17 março 2010

Porque meus originais não foram aprovados?

Muitos podem ser os motivos.
Vamos a alguns deles, bastante prováveis:

1. Sua história não é boa.
É, acontece.
Muita gente escreve uma história, mostra pra mãe e pra avó, que dizem que adoraram, e então passa a acreditar piamente que já podem, devem e necessitam publicar.
É compreensível.
Porém, muitas vezes, sua mãe e sua vó podem mentir, ou, ao menos, emitir uma opinião parcial.
Pois é.
Uma boa idéia é nunca tentar publicar o primeiro livro que escreveu.
Acredite: ele é muito mais um exercício inicial de literatura do que, de fato, uma grande obra-prima.
Depois que escrever o segundo, o terceiro, o quarto, vai perceber que o primeiro possui erros e vácuos que você não vai acreditar que foi capaz de cometer.
E, no final das contas, vai agradecer de pés juntos ao editor que lhe disse não, nesta primeira vez.

2. Sua história é boa, mas possui problemas.
A história é legal, mas não desenrola.
Você encheu muita lingüiça, derrapou em alguns erros gramaticais, perdeu o fio da meada lá pelas tantas, se confundiu, respondeu perguntas que não tinha feito e deixou sem respostas perguntas que você mesmo levantou.
É tudo uma questão de trabalhar o enredo.
Se você desconfia que isso possa ter acontecido com a sua história, é interessante procurar alguém que entenda do assunto e possa te ajudar.
Mas esse não é o papel da editora.

> **Tarefa**: Escreva a continuação do texto sobre os motivos da recusa de originais, começando logo após a última frase apresentada.

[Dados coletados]

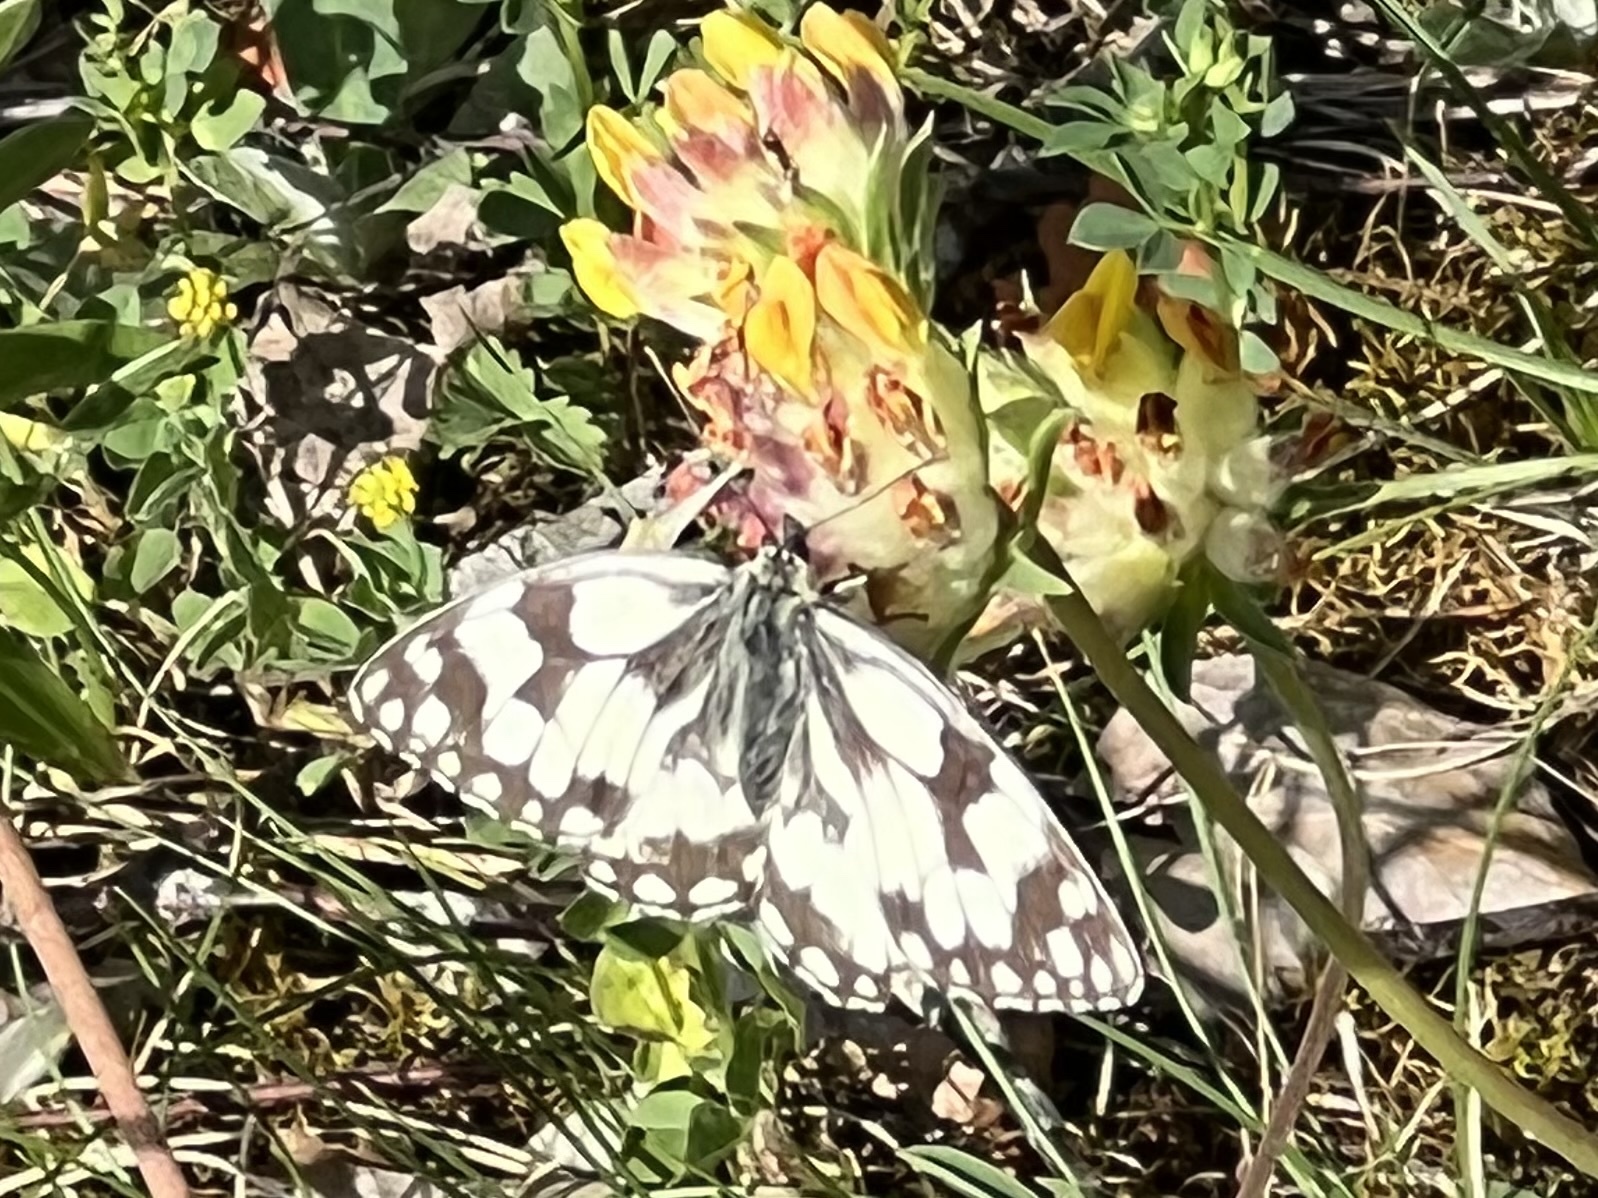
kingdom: Animalia
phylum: Arthropoda
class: Insecta
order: Lepidoptera
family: Nymphalidae
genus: Melanargia
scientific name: Melanargia galathea
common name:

> **Espaço da resposta**:
Não é ela quem vai lhe dizer o que falta e o que sobra na história, por isso, envie seus originais apenas quando tiver cem por cento de certeza que fez o seu melhor.

3. Sua história é boa e não possui problemas, mas não segue a linha editorial da editora em questão.
Muito comum.
Procure pesquisar o catálogo da editora antes de enviar seu original para avaliação.
Muitos livros acabam descartados porque não fecham com a proposta editorial da empresa, e aí não importa se ele é bom, têm qualidade e chances de se tornar um best seller.
Eles vão descartar sua obra antes mesmo de lê-la.

4. Sua história é boa, não possui problemas, segue a linha editorial da editora, mas o editor não gostou dela.
Então.
No fim das contas, amigos e amigas, tudo é uma questão de gosto pessoal.
Seja um editor, um crítico literário, um grande nome da literatura mundial; todos, apesar de seus cargos com nomes pomposos, não passam de pessoas com opiniões.
Só isso e nada mais.
Pessoas comuns que apenas gostam ou não gostam, e nem sabem explicar o porquê.
Isso também acontece, e muito, mas não é motivo para se desesperar.
Mande para outras editoras, que seus originais serão apreciados por outras pessoas, que terão outras opiniões.
Se ele for bom, numa dessas você arranja o tão esperado SIM.

5. Sua história é boa, não possui problemas, segue a linha editorial da editora mas o editor nem a leu.
Também acontece, especialmente em se tratando de grandes editoras.
Acreditem, amiguinhos: A editora Record, a Globo, a Cia. das Letras sequer lê os originais que, tão humildemente, você envia para elas.
E não é porque são empresas capitalistas selvagens e malvadonas, é apenas porque elas já são grandes e só querem saber de quem vende, ou seja: a Martha Medeiros, e não você.
Aliás, é por isso que existem as pequenas e médias editoras: para apresentar às grandes autores potencialmente bons – e vendáveis.

Como sei que escritores & artistas em geral são muito líricos e sensíveis, peço que não levem a mal o que escrevi, escrevo e futuramente escreverei aqui.
Não tenho nenhum objetivo escuso de ferir o coraçãozinho de ninguém, apenas acho importante que estejamos lúcidos na hora que tratarmos de negócios.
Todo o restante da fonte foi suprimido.